### Directions for this task:
Edit the data below by putting "Livres d'art" in place of "Beaux livres" wherever it occurs. Keep every other character the same.

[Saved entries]
•••

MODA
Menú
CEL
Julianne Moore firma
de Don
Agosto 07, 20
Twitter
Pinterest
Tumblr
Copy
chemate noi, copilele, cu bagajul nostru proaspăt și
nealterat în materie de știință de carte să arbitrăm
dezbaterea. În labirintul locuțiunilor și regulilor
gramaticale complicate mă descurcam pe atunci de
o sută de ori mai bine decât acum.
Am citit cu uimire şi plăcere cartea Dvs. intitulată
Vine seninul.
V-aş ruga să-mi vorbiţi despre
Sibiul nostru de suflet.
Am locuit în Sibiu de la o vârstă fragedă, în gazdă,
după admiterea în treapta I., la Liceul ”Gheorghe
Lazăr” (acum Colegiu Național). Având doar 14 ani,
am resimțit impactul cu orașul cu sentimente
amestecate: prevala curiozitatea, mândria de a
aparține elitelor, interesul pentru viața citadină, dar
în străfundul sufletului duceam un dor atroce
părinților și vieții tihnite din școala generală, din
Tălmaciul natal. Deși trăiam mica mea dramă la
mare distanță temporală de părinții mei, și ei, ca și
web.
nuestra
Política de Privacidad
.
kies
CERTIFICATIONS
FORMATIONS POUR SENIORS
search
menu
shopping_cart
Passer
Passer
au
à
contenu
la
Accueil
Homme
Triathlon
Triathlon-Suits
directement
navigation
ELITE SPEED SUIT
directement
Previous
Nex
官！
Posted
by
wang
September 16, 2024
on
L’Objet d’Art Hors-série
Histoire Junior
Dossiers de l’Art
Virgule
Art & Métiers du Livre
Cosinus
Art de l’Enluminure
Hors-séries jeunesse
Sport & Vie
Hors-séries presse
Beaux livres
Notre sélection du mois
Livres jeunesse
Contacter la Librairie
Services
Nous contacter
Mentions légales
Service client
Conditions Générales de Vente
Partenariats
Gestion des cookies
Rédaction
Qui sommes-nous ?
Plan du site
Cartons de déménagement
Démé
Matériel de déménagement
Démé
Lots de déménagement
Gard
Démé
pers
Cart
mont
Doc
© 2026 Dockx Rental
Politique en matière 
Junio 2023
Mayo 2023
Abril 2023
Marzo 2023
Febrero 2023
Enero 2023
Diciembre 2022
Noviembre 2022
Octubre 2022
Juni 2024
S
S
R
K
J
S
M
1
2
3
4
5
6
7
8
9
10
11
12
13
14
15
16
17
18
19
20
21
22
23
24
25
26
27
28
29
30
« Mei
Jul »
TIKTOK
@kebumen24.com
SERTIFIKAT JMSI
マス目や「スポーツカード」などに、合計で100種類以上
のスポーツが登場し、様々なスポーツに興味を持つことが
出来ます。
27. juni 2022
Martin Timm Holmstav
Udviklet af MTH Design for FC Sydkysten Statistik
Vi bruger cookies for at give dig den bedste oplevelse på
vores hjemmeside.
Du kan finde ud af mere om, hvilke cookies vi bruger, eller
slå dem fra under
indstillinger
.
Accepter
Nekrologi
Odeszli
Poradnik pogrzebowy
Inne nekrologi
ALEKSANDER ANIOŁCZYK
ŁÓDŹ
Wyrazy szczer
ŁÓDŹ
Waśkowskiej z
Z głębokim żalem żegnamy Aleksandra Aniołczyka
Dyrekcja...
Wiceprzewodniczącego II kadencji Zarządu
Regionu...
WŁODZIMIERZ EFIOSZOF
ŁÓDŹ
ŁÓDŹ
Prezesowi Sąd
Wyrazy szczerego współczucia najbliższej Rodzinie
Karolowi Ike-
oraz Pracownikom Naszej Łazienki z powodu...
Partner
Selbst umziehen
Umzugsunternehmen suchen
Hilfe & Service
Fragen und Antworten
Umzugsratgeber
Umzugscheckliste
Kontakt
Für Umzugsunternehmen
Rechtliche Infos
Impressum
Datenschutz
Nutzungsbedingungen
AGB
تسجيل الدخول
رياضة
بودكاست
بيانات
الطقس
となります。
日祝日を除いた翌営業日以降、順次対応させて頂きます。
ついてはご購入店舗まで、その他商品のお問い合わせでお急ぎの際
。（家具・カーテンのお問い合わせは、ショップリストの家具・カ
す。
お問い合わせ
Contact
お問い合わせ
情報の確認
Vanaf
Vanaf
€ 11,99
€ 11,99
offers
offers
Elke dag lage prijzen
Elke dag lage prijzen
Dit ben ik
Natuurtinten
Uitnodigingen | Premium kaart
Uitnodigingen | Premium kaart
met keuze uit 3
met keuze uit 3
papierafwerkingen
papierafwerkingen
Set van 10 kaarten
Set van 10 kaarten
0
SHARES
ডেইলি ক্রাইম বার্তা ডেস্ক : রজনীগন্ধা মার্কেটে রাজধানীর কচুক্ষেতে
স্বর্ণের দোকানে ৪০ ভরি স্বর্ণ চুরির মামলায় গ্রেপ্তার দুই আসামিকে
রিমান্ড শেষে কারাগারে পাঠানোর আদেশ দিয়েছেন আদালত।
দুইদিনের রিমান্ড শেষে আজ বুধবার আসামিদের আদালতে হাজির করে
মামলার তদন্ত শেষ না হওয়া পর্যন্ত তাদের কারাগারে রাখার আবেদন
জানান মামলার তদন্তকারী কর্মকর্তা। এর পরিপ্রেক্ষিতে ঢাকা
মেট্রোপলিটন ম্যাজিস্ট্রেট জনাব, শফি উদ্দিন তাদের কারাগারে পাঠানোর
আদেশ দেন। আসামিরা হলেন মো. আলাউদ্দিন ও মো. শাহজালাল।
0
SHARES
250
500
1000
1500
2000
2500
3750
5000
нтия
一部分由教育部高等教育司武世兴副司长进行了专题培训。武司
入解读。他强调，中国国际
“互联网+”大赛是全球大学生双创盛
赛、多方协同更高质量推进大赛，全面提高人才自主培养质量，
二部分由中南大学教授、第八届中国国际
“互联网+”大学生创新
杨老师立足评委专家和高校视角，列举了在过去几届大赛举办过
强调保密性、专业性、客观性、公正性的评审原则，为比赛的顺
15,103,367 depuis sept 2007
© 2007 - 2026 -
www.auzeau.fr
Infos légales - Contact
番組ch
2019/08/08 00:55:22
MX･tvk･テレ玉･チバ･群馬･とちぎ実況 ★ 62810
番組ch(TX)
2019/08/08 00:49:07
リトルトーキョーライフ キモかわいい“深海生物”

•••

### Answer box:
MODA
Menú
CEL
Julianne Moore firma
de Don
Agosto 07, 20
Twitter
Pinterest
Tumblr
Copy
chemate noi, copilele, cu bagajul nostru proaspăt și
nealterat în materie de știință de carte să arbitrăm
dezbaterea. În labirintul locuțiunilor și regulilor
gramaticale complicate mă descurcam pe atunci de
o sută de ori mai bine decât acum.
Am citit cu uimire şi plăcere cartea Dvs. intitulată
Vine seninul.
V-aş ruga să-mi vorbiţi despre
Sibiul nostru de suflet.
Am locuit în Sibiu de la o vârstă fragedă, în gazdă,
după admiterea în treapta I., la Liceul ”Gheorghe
Lazăr” (acum Colegiu Național). Având doar 14 ani,
am resimțit impactul cu orașul cu sentimente
amestecate: prevala curiozitatea, mândria de a
aparține elitelor, interesul pentru viața citadină, dar
în străfundul sufletului duceam un dor atroce
părinților și vieții tihnite din școala generală, din
Tălmaciul natal. Deși trăiam mica mea dramă la
mare distanță temporală de părinții mei, și ei, ca și
web.
nuestra
Política de Privacidad
.
kies
CERTIFICATIONS
FORMATIONS POUR SENIORS
search
menu
shopping_cart
Passer
Passer
au
à
contenu
la
Accueil
Homme
Triathlon
Triathlon-Suits
directement
navigation
ELITE SPEED SUIT
directement
Previous
Nex
官！
Posted
by
wang
September 16, 2024
on
L’Objet d’Art Hors-série
Histoire Junior
Dossiers de l’Art
Virgule
Art & Métiers du Livre
Cosinus
Art de l’Enluminure
Hors-séries jeunesse
Sport & Vie
Hors-séries presse
Livres d'art
Notre sélection du mois
Livres jeunesse
Contacter la Librairie
Services
Nous contacter
Mentions légales
Service client
Conditions Générales de Vente
Partenariats
Gestion des cookies
Rédaction
Qui sommes-nous ?
Plan du site
Cartons de déménagement
Démé
Matériel de déménagement
Démé
Lots de déménagement
Gard
Démé
pers
Cart
mont
Doc
© 2026 Dockx Rental
Politique en matière 
Junio 2023
Mayo 2023
Abril 2023
Marzo 2023
Febrero 2023
Enero 2023
Diciembre 2022
Noviembre 2022
Octubre 2022
Juni 2024
S
S
R
K
J
S
M
1
2
3
4
5
6
7
8
9
10
11
12
13
14
15
16
17
18
19
20
21
22
23
24
25
26
27
28
29
30
« Mei
Jul »
TIKTOK
@kebumen24.com
SERTIFIKAT JMSI
マス目や「スポーツカード」などに、合計で100種類以上
のスポーツが登場し、様々なスポーツに興味を持つことが
出来ます。
27. juni 2022
Martin Timm Holmstav
Udviklet af MTH Design for FC Sydkysten Statistik
Vi bruger cookies for at give dig den bedste oplevelse på
vores hjemmeside.
Du kan finde ud af mere om, hvilke cookies vi bruger, eller
slå dem fra under
indstillinger
.
Accepter
Nekrologi
Odeszli
Poradnik pogrzebowy
Inne nekrologi
ALEKSANDER ANIOŁCZYK
ŁÓDŹ
Wyrazy szczer
ŁÓDŹ
Waśkowskiej z
Z głębokim żalem żegnamy Aleksandra Aniołczyka
Dyrekcja...
Wiceprzewodniczącego II kadencji Zarządu
Regionu...
WŁODZIMIERZ EFIOSZOF
ŁÓDŹ
ŁÓDŹ
Prezesowi Sąd
Wyrazy szczerego współczucia najbliższej Rodzinie
Karolowi Ike-
oraz Pracownikom Naszej Łazienki z powodu...
Partner
Selbst umziehen
Umzugsunternehmen suchen
Hilfe & Service
Fragen und Antworten
Umzugsratgeber
Umzugscheckliste
Kontakt
Für Umzugsunternehmen
Rechtliche Infos
Impressum
Datenschutz
Nutzungsbedingungen
AGB
تسجيل الدخول
رياضة
بودكاست
بيانات
الطقس
となります。
日祝日を除いた翌営業日以降、順次対応させて頂きます。
ついてはご購入店舗まで、その他商品のお問い合わせでお急ぎの際
。（家具・カーテンのお問い合わせは、ショップリストの家具・カ
す。
お問い合わせ
Contact
お問い合わせ
情報の確認
Vanaf
Vanaf
€ 11,99
€ 11,99
offers
offers
Elke dag lage prijzen
Elke dag lage prijzen
Dit ben ik
Natuurtinten
Uitnodigingen | Premium kaart
Uitnodigingen | Premium kaart
met keuze uit 3
met keuze uit 3
papierafwerkingen
papierafwerkingen
Set van 10 kaarten
Set van 10 kaarten
0
SHARES
ডেইলি ক্রাইম বার্তা ডেস্ক : রজনীগন্ধা মার্কেটে রাজধানীর কচুক্ষেতে
স্বর্ণের দোকানে ৪০ ভরি স্বর্ণ চুরির মামলায় গ্রেপ্তার দুই আসামিকে
রিমান্ড শেষে কারাগারে পাঠানোর আদেশ দিয়েছেন আদালত।
দুইদিনের রিমান্ড শেষে আজ বুধবার আসামিদের আদালতে হাজির করে
মামলার তদন্ত শেষ না হওয়া পর্যন্ত তাদের কারাগারে রাখার আবেদন
জানান মামলার তদন্তকারী কর্মকর্তা। এর পরিপ্রেক্ষিতে ঢাকা
মেট্রোপলিটন ম্যাজিস্ট্রেট জনাব, শফি উদ্দিন তাদের কারাগারে পাঠানোর
আদেশ দেন। আসামিরা হলেন মো. আলাউদ্দিন ও মো. শাহজালাল।
0
SHARES
250
500
1000
1500
2000
2500
3750
5000
нтия
一部分由教育部高等教育司武世兴副司长进行了专题培训。武司
入解读。他强调，中国国际
“互联网+”大赛是全球大学生双创盛
赛、多方协同更高质量推进大赛，全面提高人才自主培养质量，
二部分由中南大学教授、第八届中国国际
“互联网+”大学生创新
杨老师立足评委专家和高校视角，列举了在过去几届大赛举办过
强调保密性、专业性、客观性、公正性的评审原则，为比赛的顺
15,103,367 depuis sept 2007
© 2007 - 2026 -
www.auzeau.fr
Infos légales - Contact
番組ch
2019/08/08 00:55:22
MX･tvk･テレ玉･チバ･群馬･とちぎ実況 ★ 62810
番組ch(TX)
2019/08/08 00:49:07
リトルトーキョーライフ キモかわいい“深海生物”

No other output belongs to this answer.